DATA SHOWN Block Start

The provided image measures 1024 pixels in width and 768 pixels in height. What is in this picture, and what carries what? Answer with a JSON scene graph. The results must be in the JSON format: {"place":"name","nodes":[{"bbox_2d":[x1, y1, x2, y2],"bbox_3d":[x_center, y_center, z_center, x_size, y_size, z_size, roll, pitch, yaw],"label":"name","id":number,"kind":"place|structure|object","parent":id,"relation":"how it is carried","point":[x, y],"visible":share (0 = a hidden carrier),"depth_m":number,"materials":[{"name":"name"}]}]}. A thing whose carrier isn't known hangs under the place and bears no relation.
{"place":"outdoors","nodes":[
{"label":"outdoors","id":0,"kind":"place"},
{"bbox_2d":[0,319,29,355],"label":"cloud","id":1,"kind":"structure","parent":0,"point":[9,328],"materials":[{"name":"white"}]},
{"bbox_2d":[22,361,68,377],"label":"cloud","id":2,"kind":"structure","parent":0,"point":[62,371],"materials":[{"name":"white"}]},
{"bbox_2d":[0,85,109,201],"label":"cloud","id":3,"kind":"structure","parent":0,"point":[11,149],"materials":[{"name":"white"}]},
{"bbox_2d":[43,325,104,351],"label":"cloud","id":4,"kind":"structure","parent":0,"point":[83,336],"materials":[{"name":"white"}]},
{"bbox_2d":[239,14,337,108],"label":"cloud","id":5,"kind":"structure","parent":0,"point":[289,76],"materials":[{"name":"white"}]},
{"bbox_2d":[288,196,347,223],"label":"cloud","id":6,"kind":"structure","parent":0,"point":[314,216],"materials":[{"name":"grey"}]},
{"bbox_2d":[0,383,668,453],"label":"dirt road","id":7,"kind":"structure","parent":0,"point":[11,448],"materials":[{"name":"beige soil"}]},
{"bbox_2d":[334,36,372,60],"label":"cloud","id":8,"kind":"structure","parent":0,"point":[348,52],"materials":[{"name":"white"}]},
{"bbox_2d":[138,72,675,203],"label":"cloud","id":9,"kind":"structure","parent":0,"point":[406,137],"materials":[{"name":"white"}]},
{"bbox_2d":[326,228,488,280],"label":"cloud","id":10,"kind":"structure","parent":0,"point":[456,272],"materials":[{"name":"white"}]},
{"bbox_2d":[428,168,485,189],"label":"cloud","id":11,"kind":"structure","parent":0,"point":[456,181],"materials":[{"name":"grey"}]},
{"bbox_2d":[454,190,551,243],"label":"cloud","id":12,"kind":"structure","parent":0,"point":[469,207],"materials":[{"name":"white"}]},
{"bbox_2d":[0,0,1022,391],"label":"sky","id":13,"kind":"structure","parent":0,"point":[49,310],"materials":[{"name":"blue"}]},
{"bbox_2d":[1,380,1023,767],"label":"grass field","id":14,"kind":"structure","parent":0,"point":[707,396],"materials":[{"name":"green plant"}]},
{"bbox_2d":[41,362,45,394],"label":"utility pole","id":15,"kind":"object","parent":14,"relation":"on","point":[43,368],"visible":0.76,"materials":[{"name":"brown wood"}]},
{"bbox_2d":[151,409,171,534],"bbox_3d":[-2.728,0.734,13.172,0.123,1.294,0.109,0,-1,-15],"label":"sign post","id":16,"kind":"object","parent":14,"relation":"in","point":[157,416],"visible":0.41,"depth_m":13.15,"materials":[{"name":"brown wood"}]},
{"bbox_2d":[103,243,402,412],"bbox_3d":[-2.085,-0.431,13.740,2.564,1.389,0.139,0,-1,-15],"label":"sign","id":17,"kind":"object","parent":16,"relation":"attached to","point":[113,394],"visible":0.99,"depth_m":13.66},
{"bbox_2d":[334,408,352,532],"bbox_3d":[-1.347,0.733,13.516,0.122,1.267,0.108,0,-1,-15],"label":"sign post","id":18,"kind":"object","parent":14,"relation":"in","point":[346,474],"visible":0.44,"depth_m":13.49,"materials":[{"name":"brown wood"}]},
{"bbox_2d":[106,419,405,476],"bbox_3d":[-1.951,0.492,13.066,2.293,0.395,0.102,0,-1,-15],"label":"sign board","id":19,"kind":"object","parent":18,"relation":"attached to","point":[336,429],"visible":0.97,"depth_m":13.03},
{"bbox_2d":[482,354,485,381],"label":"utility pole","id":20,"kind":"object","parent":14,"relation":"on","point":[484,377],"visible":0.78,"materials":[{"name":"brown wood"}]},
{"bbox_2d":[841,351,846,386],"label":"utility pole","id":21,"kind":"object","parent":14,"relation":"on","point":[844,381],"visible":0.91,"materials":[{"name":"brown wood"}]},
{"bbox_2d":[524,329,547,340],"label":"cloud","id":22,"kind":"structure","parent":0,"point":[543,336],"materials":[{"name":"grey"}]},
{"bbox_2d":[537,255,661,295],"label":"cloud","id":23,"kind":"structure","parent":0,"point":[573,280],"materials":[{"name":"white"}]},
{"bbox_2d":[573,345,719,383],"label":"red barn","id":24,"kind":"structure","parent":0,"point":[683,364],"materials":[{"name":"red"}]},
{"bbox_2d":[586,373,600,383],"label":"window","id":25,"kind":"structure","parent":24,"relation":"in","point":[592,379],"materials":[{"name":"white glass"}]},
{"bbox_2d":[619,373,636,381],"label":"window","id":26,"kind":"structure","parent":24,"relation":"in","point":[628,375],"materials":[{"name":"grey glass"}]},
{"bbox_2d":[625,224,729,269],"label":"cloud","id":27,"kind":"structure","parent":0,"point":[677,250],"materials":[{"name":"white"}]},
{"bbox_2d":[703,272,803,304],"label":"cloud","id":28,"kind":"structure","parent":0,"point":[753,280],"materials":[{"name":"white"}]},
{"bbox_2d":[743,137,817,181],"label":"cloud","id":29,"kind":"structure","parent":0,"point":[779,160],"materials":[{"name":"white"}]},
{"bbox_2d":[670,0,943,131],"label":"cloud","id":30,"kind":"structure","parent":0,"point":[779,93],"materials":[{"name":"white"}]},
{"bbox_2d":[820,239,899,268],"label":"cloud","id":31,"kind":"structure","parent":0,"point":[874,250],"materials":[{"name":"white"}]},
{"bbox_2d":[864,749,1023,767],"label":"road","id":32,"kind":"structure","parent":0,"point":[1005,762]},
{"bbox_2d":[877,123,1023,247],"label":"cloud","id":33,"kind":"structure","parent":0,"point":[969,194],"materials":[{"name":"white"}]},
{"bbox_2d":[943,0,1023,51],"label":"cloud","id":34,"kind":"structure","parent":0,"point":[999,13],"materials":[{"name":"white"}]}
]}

DATA SHOWN Block End

§ **WORK INSTRUCTIONS**:
Once you have read the records, repeat them all exactly.

§ **RESULT FOR THIS TASK**:
The provided image measures 1024 pixels in width and 768 pixels in height. What is in this picture, and what carries what? Answer with a JSON scene graph. The results must be in the JSON format: {"place":"name","nodes":[{"bbox_2d":[x1, y1, x2, y2],"bbox_3d":[x_center, y_center, z_center, x_size, y_size, z_size, roll, pitch, yaw],"label":"name","id":number,"kind":"place|structure|object","parent":id,"relation":"how it is carried","point":[x, y],"visible":share (0 = a hidden carrier),"depth_m":number,"materials":[{"name":"name"}]}]}. A thing whose carrier isn't known hangs under the place and bears no relation.
{"place":"outdoors","nodes":[
{"label":"outdoors","id":0,"kind":"place"},
{"bbox_2d":[0,319,29,355],"label":"cloud","id":1,"kind":"structure","parent":0,"point":[9,328],"materials":[{"name":"white"}]},
{"bbox_2d":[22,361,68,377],"label":"cloud","id":2,"kind":"structure","parent":0,"point":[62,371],"materials":[{"name":"white"}]},
{"bbox_2d":[0,85,109,201],"label":"cloud","id":3,"kind":"structure","parent":0,"point":[11,149],"materials":[{"name":"white"}]},
{"bbox_2d":[43,325,104,351],"label":"cloud","id":4,"kind":"structure","parent":0,"point":[83,336],"materials":[{"name":"white"}]},
{"bbox_2d":[239,14,337,108],"label":"cloud","id":5,"kind":"structure","parent":0,"point":[289,76],"materials":[{"name":"white"}]},
{"bbox_2d":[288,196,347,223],"label":"cloud","id":6,"kind":"structure","parent":0,"point":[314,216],"materials":[{"name":"grey"}]},
{"bbox_2d":[0,383,668,453],"label":"dirt road","id":7,"kind":"structure","parent":0,"point":[11,448],"materials":[{"name":"beige soil"}]},
{"bbox_2d":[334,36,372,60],"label":"cloud","id":8,"kind":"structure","parent":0,"point":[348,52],"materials":[{"name":"white"}]},
{"bbox_2d":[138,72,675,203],"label":"cloud","id":9,"kind":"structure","parent":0,"point":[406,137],"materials":[{"name":"white"}]},
{"bbox_2d":[326,228,488,280],"label":"cloud","id":10,"kind":"structure","parent":0,"point":[456,272],"materials":[{"name":"white"}]},
{"bbox_2d":[428,168,485,189],"label":"cloud","id":11,"kind":"structure","parent":0,"point":[456,181],"materials":[{"name":"grey"}]},
{"bbox_2d":[454,190,551,243],"label":"cloud","id":12,"kind":"structure","parent":0,"point":[469,207],"materials":[{"name":"white"}]},
{"bbox_2d":[0,0,1022,391],"label":"sky","id":13,"kind":"structure","parent":0,"point":[49,310],"materials":[{"name":"blue"}]},
{"bbox_2d":[1,380,1023,767],"label":"grass field","id":14,"kind":"structure","parent":0,"point":[707,396],"materials":[{"name":"green plant"}]},
{"bbox_2d":[41,362,45,394],"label":"utility pole","id":15,"kind":"object","parent":14,"relation":"on","point":[43,368],"visible":0.76,"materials":[{"name":"brown wood"}]},
{"bbox_2d":[151,409,171,534],"bbox_3d":[-2.728,0.734,13.172,0.123,1.294,0.109,0,-1,-15],"label":"sign post","id":16,"kind":"object","parent":14,"relation":"in","point":[157,416],"visible":0.41,"depth_m":13.15,"materials":[{"name":"brown wood"}]},
{"bbox_2d":[103,243,402,412],"bbox_3d":[-2.085,-0.431,13.740,2.564,1.389,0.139,0,-1,-15],"label":"sign","id":17,"kind":"object","parent":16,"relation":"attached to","point":[113,394],"visible":0.99,"depth_m":13.66},
{"bbox_2d":[334,408,352,532],"bbox_3d":[-1.347,0.733,13.516,0.122,1.267,0.108,0,-1,-15],"label":"sign post","id":18,"kind":"object","parent":14,"relation":"in","point":[346,474],"visible":0.44,"depth_m":13.49,"materials":[{"name":"brown wood"}]},
{"bbox_2d":[106,419,405,476],"bbox_3d":[-1.951,0.492,13.066,2.293,0.395,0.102,0,-1,-15],"label":"sign board","id":19,"kind":"object","parent":18,"relation":"attached to","point":[336,429],"visible":0.97,"depth_m":13.03},
{"bbox_2d":[482,354,485,381],"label":"utility pole","id":20,"kind":"object","parent":14,"relation":"on","point":[484,377],"visible":0.78,"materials":[{"name":"brown wood"}]},
{"bbox_2d":[841,351,846,386],"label":"utility pole","id":21,"kind":"object","parent":14,"relation":"on","point":[844,381],"visible":0.91,"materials":[{"name":"brown wood"}]},
{"bbox_2d":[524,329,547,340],"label":"cloud","id":22,"kind":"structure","parent":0,"point":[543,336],"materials":[{"name":"grey"}]},
{"bbox_2d":[537,255,661,295],"label":"cloud","id":23,"kind":"structure","parent":0,"point":[573,280],"materials":[{"name":"white"}]},
{"bbox_2d":[573,345,719,383],"label":"red barn","id":24,"kind":"structure","parent":0,"point":[683,364],"materials":[{"name":"red"}]},
{"bbox_2d":[586,373,600,383],"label":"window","id":25,"kind":"structure","parent":24,"relation":"in","point":[592,379],"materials":[{"name":"white glass"}]},
{"bbox_2d":[619,373,636,381],"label":"window","id":26,"kind":"structure","parent":24,"relation":"in","point":[628,375],"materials":[{"name":"grey glass"}]},
{"bbox_2d":[625,224,729,269],"label":"cloud","id":27,"kind":"structure","parent":0,"point":[677,250],"materials":[{"name":"white"}]},
{"bbox_2d":[703,272,803,304],"label":"cloud","id":28,"kind":"structure","parent":0,"point":[753,280],"materials":[{"name":"white"}]},
{"bbox_2d":[743,137,817,181],"label":"cloud","id":29,"kind":"structure","parent":0,"point":[779,160],"materials":[{"name":"white"}]},
{"bbox_2d":[670,0,943,131],"label":"cloud","id":30,"kind":"structure","parent":0,"point":[779,93],"materials":[{"name":"white"}]},
{"bbox_2d":[820,239,899,268],"label":"cloud","id":31,"kind":"structure","parent":0,"point":[874,250],"materials":[{"name":"white"}]},
{"bbox_2d":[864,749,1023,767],"label":"road","id":32,"kind":"structure","parent":0,"point":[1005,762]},
{"bbox_2d":[877,123,1023,247],"label":"cloud","id":33,"kind":"structure","parent":0,"point":[969,194],"materials":[{"name":"white"}]},
{"bbox_2d":[943,0,1023,51],"label":"cloud","id":34,"kind":"structure","parent":0,"point":[999,13],"materials":[{"name":"white"}]}
]}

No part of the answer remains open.